For all the wonders of fresh broccoli, in most parts of the country it is available from local growers only during the cooler weeks at either end of the growing season, nowhere near long enough to become a fixture in grocery stores or kitchens.
Broccoli hates too much heat, which is why 90 percent of it sold in the United States comes from temperate California, which is often bathed by fog. The heads are fine if you live there, but for the rest of us they require a long truck ride (four or five days to the East Coast) and then some waiting time in a warehouse, tarnishing the appeal of a vegetable that health experts can’t praise enough.
I love broccoli! It’s great raw with a little homemade vinaigrette, or cooked in a stir fry. Heck, you can just give it a quick sweat, put it over brown rice, and make a sauce out of soy sauce, red wine vinegar, dijon mustard, olive oil, red pepper flake and curry powder. Dinner!
And all this time I had no idea that I was eating such an inferior version of it.
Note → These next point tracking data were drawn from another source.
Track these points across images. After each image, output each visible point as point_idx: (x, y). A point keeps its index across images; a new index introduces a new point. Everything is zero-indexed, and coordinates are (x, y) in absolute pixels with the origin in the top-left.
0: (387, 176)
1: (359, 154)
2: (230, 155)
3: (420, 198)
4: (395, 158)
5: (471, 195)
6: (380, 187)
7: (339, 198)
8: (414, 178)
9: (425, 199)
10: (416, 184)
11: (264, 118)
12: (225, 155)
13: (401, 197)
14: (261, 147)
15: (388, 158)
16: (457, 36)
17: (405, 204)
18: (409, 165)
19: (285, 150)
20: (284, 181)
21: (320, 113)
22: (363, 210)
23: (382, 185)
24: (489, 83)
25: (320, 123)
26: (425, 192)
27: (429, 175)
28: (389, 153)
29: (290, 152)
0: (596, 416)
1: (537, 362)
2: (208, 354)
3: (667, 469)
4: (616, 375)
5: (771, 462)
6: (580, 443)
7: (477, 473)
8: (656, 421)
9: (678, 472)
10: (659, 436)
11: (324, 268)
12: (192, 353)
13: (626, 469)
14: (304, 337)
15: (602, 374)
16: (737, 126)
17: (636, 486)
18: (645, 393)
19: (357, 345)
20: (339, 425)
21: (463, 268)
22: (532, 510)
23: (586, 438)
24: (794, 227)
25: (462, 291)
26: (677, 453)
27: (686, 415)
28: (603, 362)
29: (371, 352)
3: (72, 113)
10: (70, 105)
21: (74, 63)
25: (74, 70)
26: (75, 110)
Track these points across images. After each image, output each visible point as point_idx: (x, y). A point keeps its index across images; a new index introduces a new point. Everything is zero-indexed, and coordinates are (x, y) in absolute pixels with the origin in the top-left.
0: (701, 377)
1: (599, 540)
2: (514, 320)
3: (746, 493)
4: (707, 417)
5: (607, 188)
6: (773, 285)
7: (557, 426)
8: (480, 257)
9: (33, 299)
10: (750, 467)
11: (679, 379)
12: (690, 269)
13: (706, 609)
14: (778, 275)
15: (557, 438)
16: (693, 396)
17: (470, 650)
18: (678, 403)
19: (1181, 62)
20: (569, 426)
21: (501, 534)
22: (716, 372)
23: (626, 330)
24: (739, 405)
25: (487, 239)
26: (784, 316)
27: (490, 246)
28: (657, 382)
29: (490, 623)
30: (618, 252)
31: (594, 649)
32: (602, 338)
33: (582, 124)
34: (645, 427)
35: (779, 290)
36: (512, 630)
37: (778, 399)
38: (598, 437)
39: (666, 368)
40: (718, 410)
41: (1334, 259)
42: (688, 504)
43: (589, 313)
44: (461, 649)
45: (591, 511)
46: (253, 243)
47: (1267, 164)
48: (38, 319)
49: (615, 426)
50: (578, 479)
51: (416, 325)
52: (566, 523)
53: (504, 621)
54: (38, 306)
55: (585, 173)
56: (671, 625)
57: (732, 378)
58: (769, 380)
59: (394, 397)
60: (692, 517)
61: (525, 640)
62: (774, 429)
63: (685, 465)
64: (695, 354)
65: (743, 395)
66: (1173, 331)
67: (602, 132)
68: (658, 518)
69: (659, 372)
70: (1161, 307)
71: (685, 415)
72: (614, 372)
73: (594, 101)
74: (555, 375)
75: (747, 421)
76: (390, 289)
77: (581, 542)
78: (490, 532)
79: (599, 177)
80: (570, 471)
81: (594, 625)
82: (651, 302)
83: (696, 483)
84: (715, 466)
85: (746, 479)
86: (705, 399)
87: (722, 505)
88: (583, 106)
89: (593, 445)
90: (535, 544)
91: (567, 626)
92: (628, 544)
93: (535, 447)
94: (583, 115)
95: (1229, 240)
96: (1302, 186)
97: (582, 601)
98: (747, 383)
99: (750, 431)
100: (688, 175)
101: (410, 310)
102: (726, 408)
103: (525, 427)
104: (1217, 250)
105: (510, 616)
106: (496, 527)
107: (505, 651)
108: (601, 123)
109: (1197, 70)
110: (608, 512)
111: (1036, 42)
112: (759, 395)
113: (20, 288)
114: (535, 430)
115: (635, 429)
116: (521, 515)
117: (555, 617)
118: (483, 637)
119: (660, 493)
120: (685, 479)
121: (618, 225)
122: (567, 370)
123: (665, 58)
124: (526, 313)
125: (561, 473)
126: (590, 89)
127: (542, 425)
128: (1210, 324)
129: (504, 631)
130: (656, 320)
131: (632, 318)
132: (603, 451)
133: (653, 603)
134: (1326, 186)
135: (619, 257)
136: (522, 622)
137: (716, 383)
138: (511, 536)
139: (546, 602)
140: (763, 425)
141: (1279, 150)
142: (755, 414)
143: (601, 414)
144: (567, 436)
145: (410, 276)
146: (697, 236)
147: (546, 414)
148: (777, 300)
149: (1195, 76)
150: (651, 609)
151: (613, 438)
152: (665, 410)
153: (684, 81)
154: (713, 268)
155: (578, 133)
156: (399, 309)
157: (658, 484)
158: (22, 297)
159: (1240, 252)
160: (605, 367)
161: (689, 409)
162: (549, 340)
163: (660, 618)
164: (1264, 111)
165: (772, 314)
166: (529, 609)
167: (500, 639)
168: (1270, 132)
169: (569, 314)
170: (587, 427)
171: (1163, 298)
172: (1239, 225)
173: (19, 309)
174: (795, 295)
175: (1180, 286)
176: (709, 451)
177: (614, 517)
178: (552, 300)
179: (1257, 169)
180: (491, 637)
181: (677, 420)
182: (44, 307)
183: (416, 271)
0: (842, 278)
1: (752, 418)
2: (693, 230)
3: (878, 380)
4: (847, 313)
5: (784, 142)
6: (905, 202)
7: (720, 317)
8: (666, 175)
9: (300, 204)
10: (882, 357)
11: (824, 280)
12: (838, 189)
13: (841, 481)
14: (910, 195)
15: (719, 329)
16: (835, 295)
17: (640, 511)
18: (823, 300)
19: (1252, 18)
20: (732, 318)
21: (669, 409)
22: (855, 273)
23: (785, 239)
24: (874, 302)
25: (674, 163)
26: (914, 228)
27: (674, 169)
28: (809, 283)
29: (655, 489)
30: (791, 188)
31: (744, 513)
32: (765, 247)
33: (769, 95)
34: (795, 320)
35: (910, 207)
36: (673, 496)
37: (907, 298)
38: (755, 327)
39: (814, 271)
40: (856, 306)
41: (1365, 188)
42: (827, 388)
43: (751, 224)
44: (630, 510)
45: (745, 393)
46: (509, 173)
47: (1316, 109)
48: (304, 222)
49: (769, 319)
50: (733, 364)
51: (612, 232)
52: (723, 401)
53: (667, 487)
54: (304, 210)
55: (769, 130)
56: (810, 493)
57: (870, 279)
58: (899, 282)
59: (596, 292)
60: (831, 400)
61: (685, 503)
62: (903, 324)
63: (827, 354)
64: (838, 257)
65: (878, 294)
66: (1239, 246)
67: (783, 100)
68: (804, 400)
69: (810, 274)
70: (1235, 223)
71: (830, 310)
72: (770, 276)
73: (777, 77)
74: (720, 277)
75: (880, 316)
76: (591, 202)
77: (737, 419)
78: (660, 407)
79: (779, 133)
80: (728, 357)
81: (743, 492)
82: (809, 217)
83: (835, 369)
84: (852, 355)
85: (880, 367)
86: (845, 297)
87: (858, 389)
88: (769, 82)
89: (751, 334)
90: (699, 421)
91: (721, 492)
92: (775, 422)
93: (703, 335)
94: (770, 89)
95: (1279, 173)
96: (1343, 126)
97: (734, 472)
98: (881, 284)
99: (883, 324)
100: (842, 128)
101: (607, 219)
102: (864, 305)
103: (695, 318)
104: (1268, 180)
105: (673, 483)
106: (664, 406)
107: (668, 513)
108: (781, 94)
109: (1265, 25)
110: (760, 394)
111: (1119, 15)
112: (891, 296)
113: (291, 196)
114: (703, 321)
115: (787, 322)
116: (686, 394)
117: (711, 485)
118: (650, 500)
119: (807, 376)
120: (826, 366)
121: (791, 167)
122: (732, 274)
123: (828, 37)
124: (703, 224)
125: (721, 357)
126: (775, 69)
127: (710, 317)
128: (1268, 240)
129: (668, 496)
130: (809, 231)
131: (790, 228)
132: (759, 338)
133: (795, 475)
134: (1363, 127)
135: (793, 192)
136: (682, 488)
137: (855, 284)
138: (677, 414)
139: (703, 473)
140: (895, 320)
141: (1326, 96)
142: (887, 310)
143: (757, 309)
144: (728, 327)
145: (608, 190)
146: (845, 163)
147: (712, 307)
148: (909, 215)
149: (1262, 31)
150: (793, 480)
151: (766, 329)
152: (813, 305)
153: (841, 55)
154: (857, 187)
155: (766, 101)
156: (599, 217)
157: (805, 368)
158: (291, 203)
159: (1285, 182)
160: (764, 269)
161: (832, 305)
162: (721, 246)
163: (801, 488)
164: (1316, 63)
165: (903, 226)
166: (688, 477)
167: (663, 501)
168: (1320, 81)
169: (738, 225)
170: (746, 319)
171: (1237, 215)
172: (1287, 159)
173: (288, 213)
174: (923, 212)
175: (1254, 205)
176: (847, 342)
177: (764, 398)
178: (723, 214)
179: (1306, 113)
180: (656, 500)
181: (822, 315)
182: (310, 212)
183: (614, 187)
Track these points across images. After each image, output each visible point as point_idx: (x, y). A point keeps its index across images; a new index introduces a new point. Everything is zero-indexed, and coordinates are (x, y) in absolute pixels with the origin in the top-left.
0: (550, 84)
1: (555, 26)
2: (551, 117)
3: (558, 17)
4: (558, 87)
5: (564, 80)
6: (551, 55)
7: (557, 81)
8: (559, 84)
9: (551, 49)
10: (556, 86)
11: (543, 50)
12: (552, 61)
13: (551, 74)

The stuff I find in my local supermarket is pretty darn tasty. I can only imagine how good the real thing is.
The article is fairly long, and also discusses issues with Bjorkman’s collaboration with Monsanto. The part that jumped out at me, though, was this:
In recent months, the Cornell lab has turned out a full-flavored habanero pepper without the burning heat, snap peas without the pesky strings, and luscious apples that won’t brown when sliced — a huge boon to school cafeteria matrons plagued by piles of fruit that students won’t eat unless it is cut up.
Sheer madness. The burning heat is the whole point of a habanero pepper.